Could you repeat, word for word and nothing more, the lines of the data from the line with "penitence and grief to love and" up to and including the line with "celebration that commemorates the"?

-- Supplied records --
=== Begin Enclosure ===

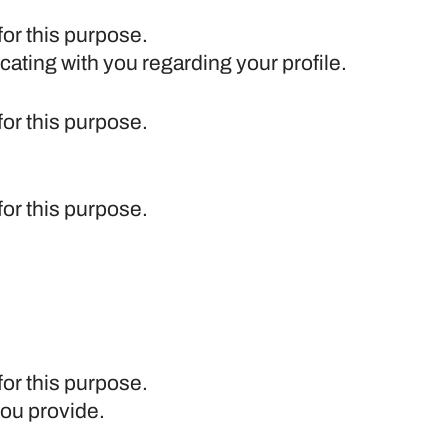
for this purpose.
cating with you regarding your profile.
for this purpose.
for this purpose.
for this purpose.
you provide.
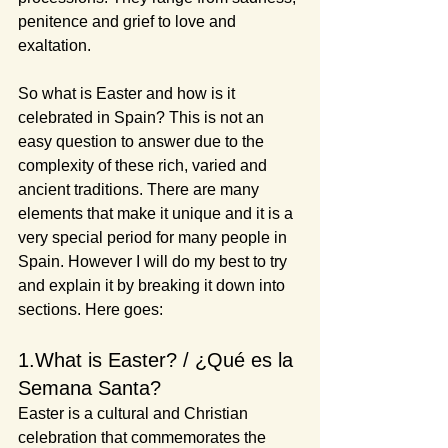
penitence and grief to love and 
exaltation.
So what is Easter and how is it 
celebrated in Spain? This is not an 
easy question to answer due to the 
complexity of these rich, varied and 
ancient traditions. There are many 
elements that make it unique and it is a 
very special period for many people in 
Spain. However I will do my best to try 
and explain it by breaking it down into 
sections. Here goes:
1.What is Easter? / ¿Qué es la 
Semana Santa?
Easter is a cultural and Christian 
celebration that commemorates the 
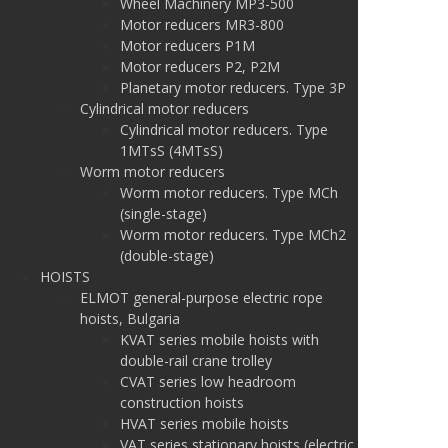
Wheel Machinery MP3-500
Motor reducers MR3-800
Motor reducers P1M
Motor reducers P2, P2M
Planetary motor reducers. Type 3P
Cylindrical motor reducers
Cylindrical motor reducers. Type
1MTsS (4MTsS)
Worm motor reducers
Worm motor reducers. Type MCh
(single-stage)
Worm motor reducers. Type MCh2
(double-stage)
HOISTS
ELMOT general-purpose electric rope
hoists, Bulgaria
KVAT series mobile hoists with
double-rail crane trolley
CVAT series low headroom
construction hoists
HVAT series mobile hoists
VAT series stationary hoists (electric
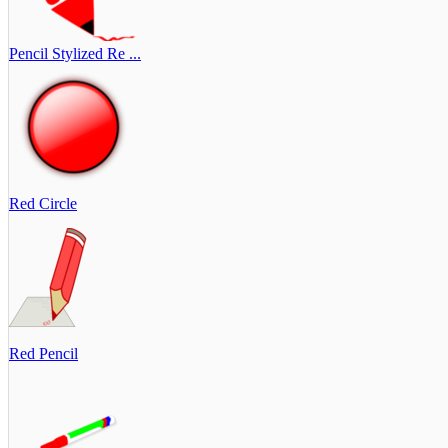
Pencil Stylized Re ...
Red Circle
Red Pencil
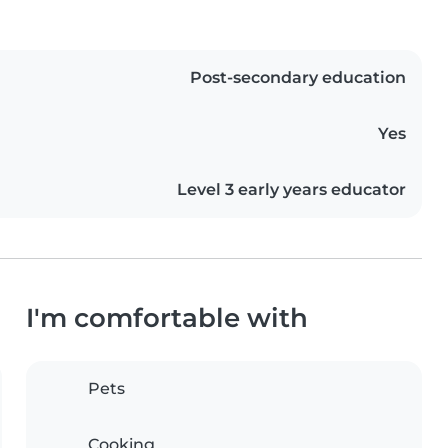
Post-secondary education
Yes
Level 3 early years educator
I'm comfortable with
Pets
Cooking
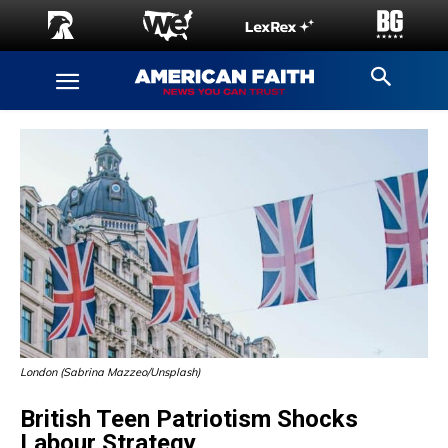
London (Sabrina Mazzeo/Unsplash)
British Teen Patriotism Shocks
Labour Strategy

=== End Enclosure ===

-- Answer box --
penitence and grief to love and 
exaltation.
So what is Easter and how is it 
celebrated in Spain? This is not an 
easy question to answer due to the 
complexity of these rich, varied and 
ancient traditions. There are many 
elements that make it unique and it is a 
very special period for many people in 
Spain. However I will do my best to try 
and explain it by breaking it down into 
sections. Here goes:
1.What is Easter? / ¿Qué es la 
Semana Santa?
Easter is a cultural and Christian 
celebration that commemorates the 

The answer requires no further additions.